By June, I felt the need for a change of scenery, so when I received an invitation from Ivana Trump to attend her party at the Mayfair Hotel to celebrate the television movie of her autobiographical novel, I jumped at the chance to attend a joyous instead of a sad occasion. And I must admit that I had a wonderful time.

For the same reason, I accepted an invitation from Sally Jesse Raphael to appear on her television programme. During the two days I spent in New York O.J. Simpson’s wife was murdered, and I watched events unfold on television, as transfixed as any American. It did me a world of good: a change can truly be as good as a rest.

Auntie and Uncle Stanley had to return to the United States for her check-ups, and that was another heartrending goodbye. Although no one knew exactly how much longer Mickey had, it was apparent that the end was near. The hospital was happy to keep him, but he wanted to go home to die. So, in the middle of July, an ambulance took him back to Elgin Mansions.

What was especially upsetting was the fact that although Mickey was dying with confidence, it was without cheer. Despite being a committed Christian, he was angry with God. ‘I feel he’s cheating me out of the last thirty years of my life. He promised me he’d cure me,’ he said, referring to ‘visions’ from other born-again Christians who had doubtless only been trying to keep up his spirits.

By Friday 22 July, it was apparent that death was imminent. The cancer had spread into Mickey’s throat and consumed his voice box, and he could no longer swallow or speak. Trying to console him, I said, ‘I know you don’t want to die, but look at it this way. If each of us has a purpose on this earth, and you’ve fulfilled yours, God is giving you a compliment by saying you’ve finished your work early. I know it’s a backhanded compliment, because you don’t want it, but it is a compliment nevertheless.’

He looked at me and blinked, his huge pale green eyes trying to say something.

‘Everyone you love is going to be with you thirty or so years from now. If life is truly eternal, thirty years isn’t very long to wait. It will most likely seem like the blink of an eye to you. And in the meantime, you’ll have Grandma and Grandpa and a host of other friends and relations for company.’

He smiled. He was now on a morphine drip and free of pain. Was he humouring me, or did he agree with what I was saying? I hoped it was the latter.

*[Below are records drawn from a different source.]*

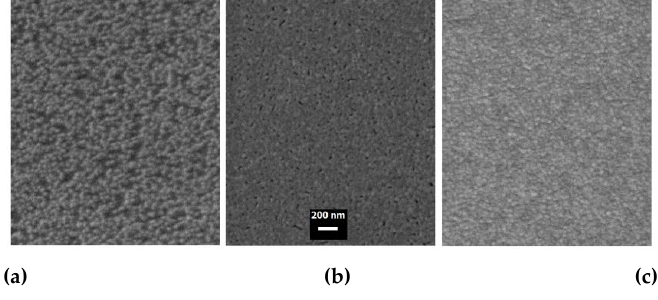
Figure 1. SEM images GAG-0 ( a ), GA ( b ), and GAG-3 samples ( c ).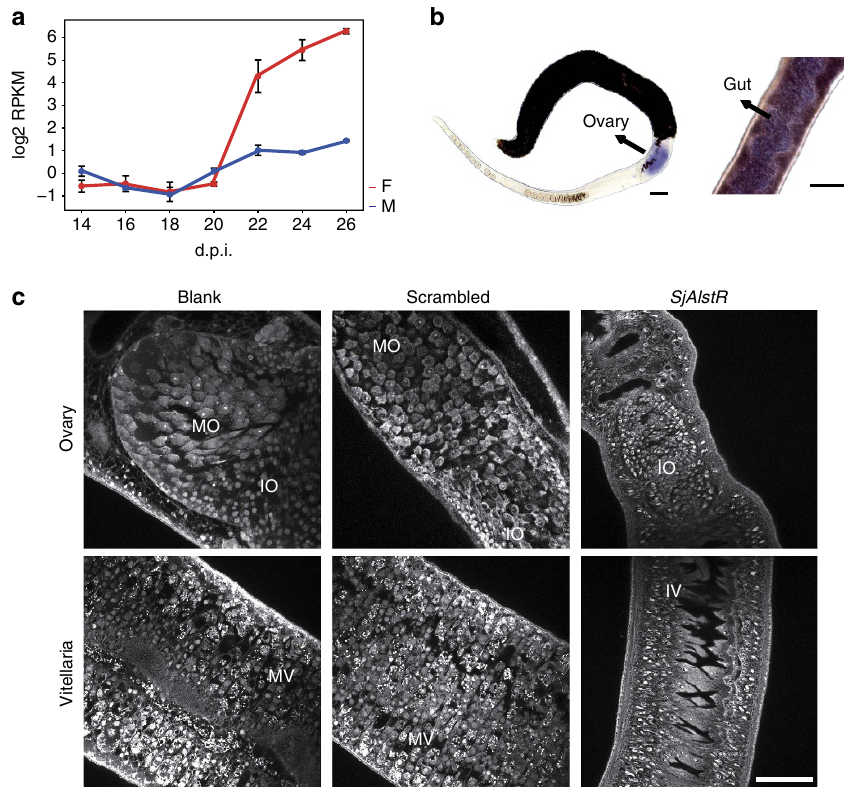
Figure 5 | Expression and function of allatostatin-A receptor-like gene in S. japonicum (SjAlstR). ( a ) The expression pattern of Fcomp1627_c0_seq1 in both sexes at 14–26d.p.i. Red, female; blue, male (mean ± s.e.m., n ¼ 3). ( b ) Whole-mount in situ hybridization of the SjAlstR gene in the female worm. n 4 3 parasites. Purplish blue regions indicate presence of the gene product. Scale bars, 100 m m. ( c ) Morphological changes in the female reproductive system after in vivo RNAi with blank, scrambled and SjAlstR shRNA plasmid. IO, immature oocyte; IV, immature vitelline cell; MO, mature oocyte; MV, mature vitelline cell. n 4 5 per experiment. Scale bar, 50 m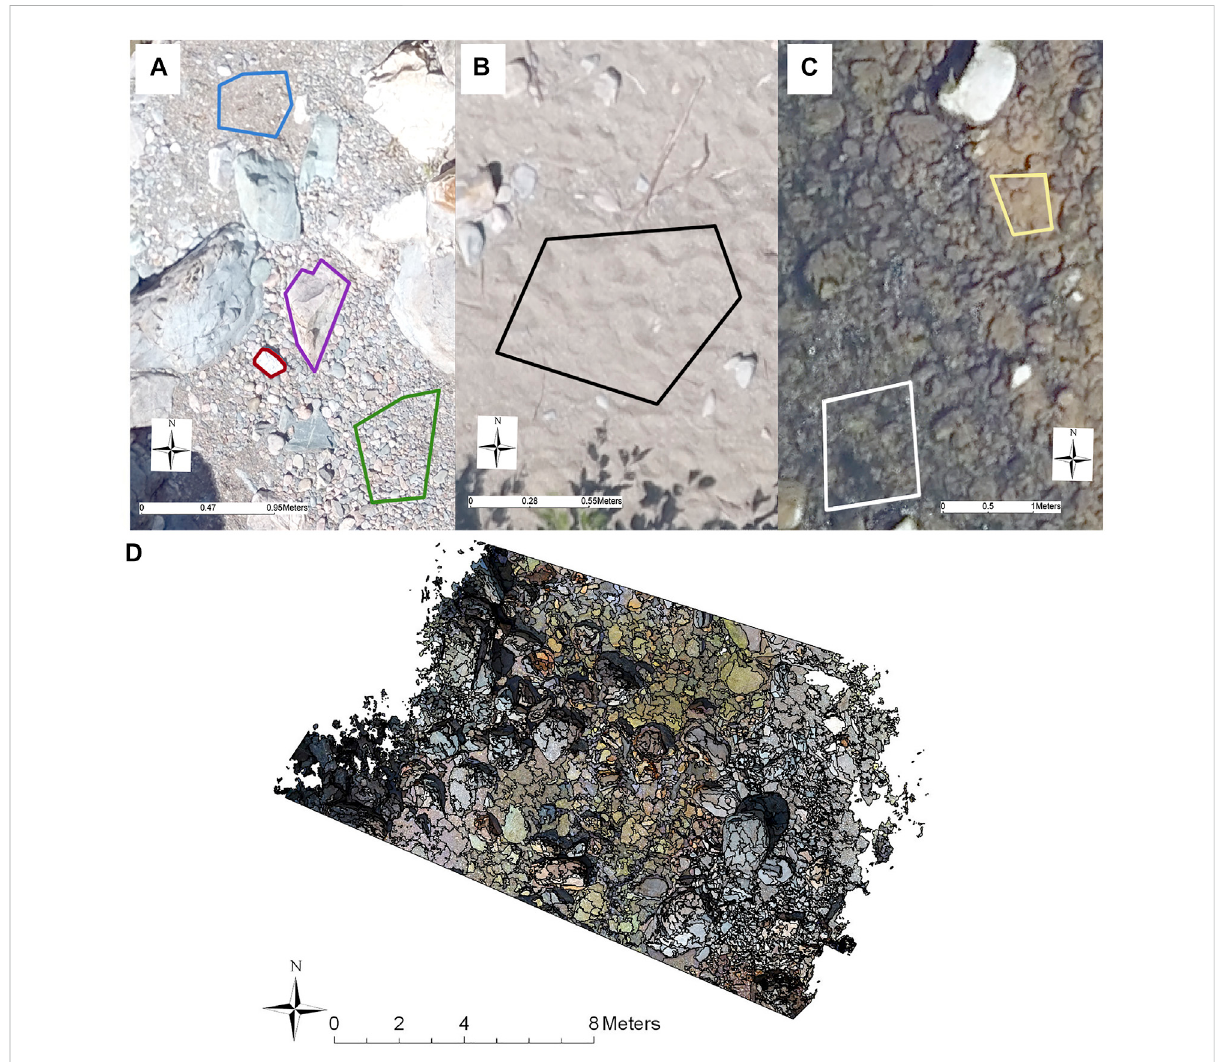
FIGURE 5 Anexampleofgroundcoversamplesusedastrainingsitesinthesupervisedclassi fi cationofsubstrateinbothdryandsubmergedenvironments. (A) purple(largeboulders),red(boulders),green(gravel),blue( fi negravel). (B) black(sand). (C) white(othervegetation),yellow(silt). (D) Anexampleof the segmentation results, overlayed on top of the dry/submerged image for transect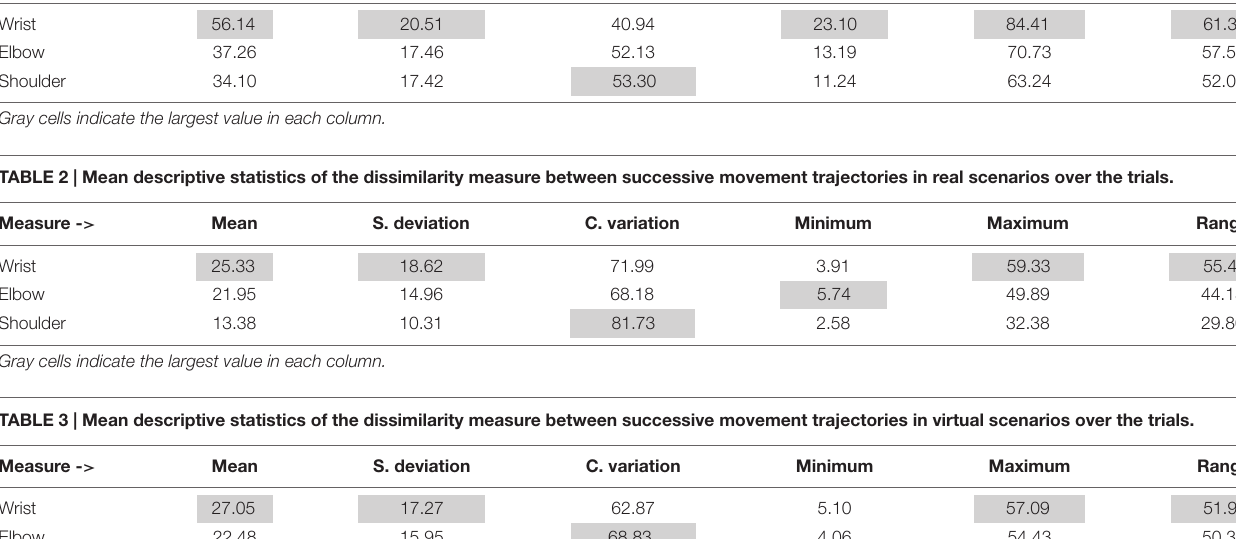
TABLE 1 | Mean descriptive statistics of the dissimilarity measure between movement trajectories in real and virtual scenarios over the trials. Measure - >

By the next morning he was semi-comatose. ‘Mickey, I have a few messages for you to take for me. When you see Grandma, tell her I’m fine. Say hi to Grandpa and to Dickie Ziadie. Give Granny Ziadie my love as well, and tell Grandpa Ziadie I’m looking forward to meeting him one day. Gosh, just think: soon you’ll be meeting Beethoven and Mozart and Tchaikovsky and Schumann and Schubert. You sure are going to have one heck of time.’ I kissed him on the forehead and smiled. He gave me a flicker. Did he understand? Was he going anywhere, except into his coffin? Suppose this existence was all there was? You lived, you died, finito. Suppose faith in the afterlife was nothing but a panacea against the terror of nothingness?

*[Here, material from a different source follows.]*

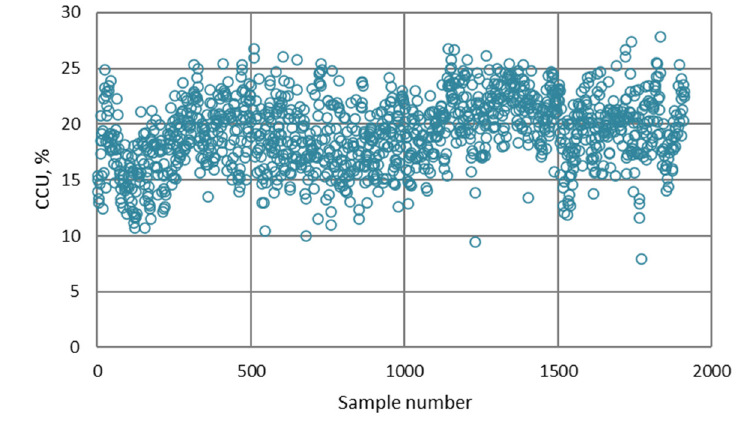
Figure A26. NN1 model—training dataset.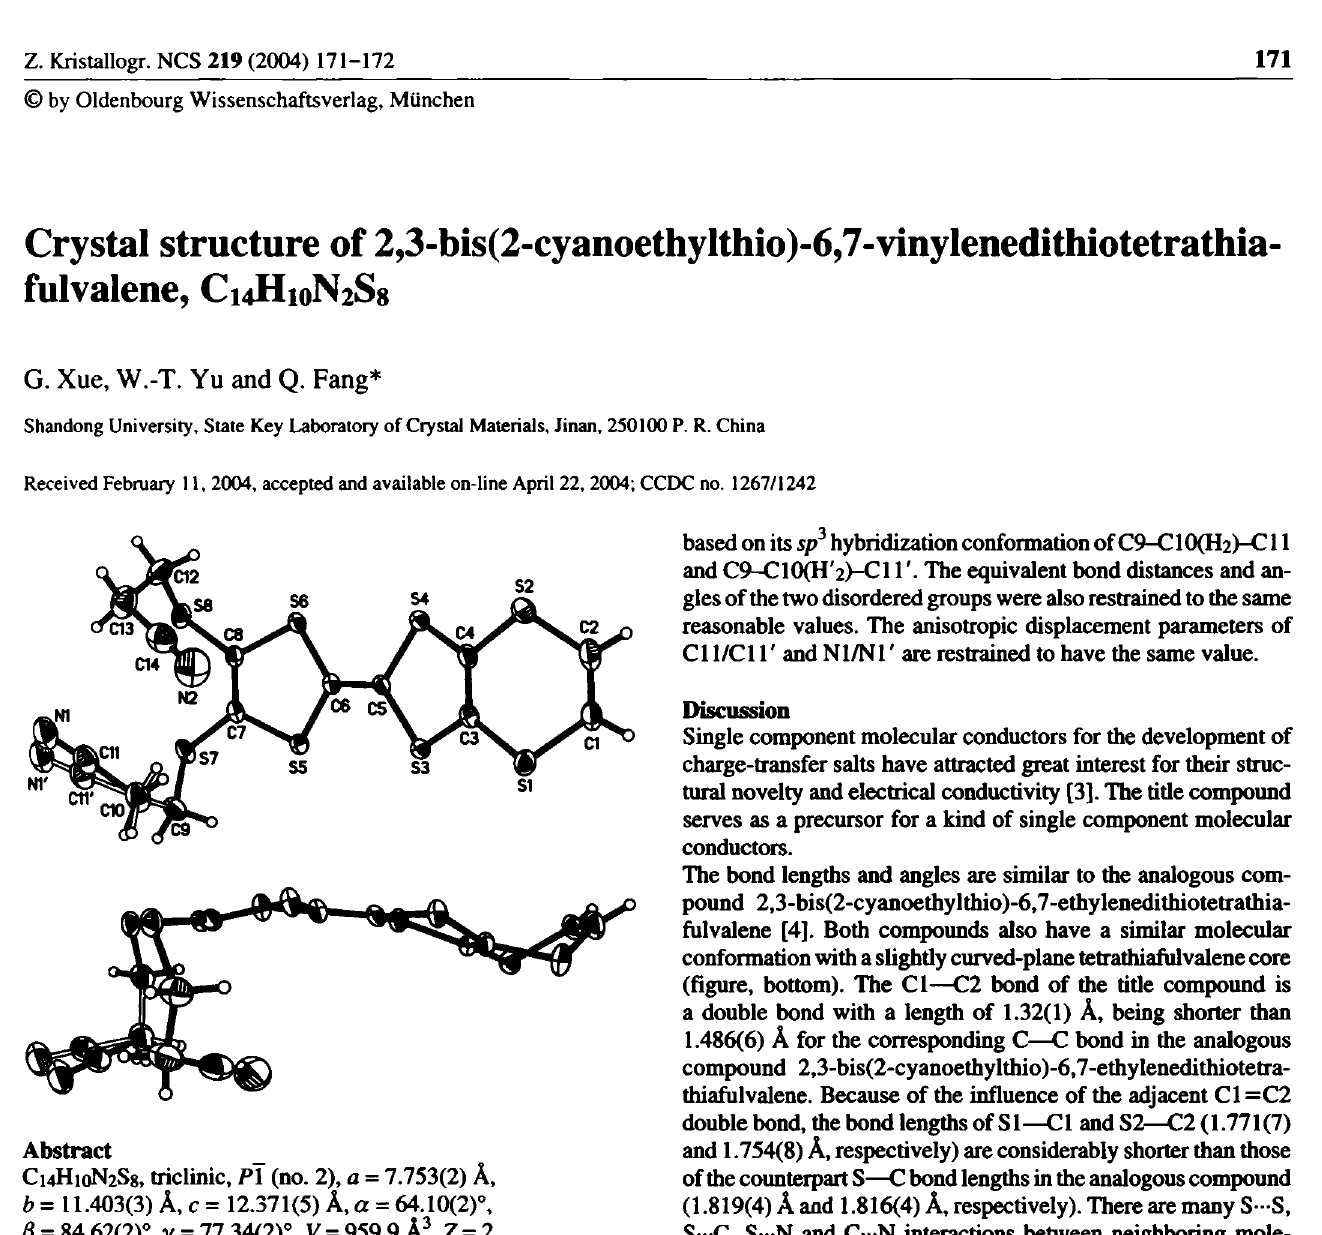
Table 1. Data collection and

For the first time since my teenage years I found myself grappling to hang on to my faith. What rattled me was the reluctance with which Mickey and his Bible bashing cronies were facing his death. Sharman had observed the week before, while two of Mickey’s ministers were praying for God to come and rescue His servant from death, ‘How is it that these born-again Christians profess to love the Lord so much, and preach endlessly about wanting to go to His bosom, yet when one of them is actually in danger of doing so, the one thing they want is to keep him on this earth? Doesn’t that strike you as inconsistent?’ It certainly did. There was little I could actually do to force myself to have faith. Time, and mulling over what needed to be examined, would either restore it or destroy it.

By Sunday, Mickey was completely comatose. He spent the whole day thrashing, thrashing, thrashing. The nurse, who was fantastic, said, ‘People are often restless before they die.’ At 8.55 p.m. that evening, 24 July 1994, he gave up the fight.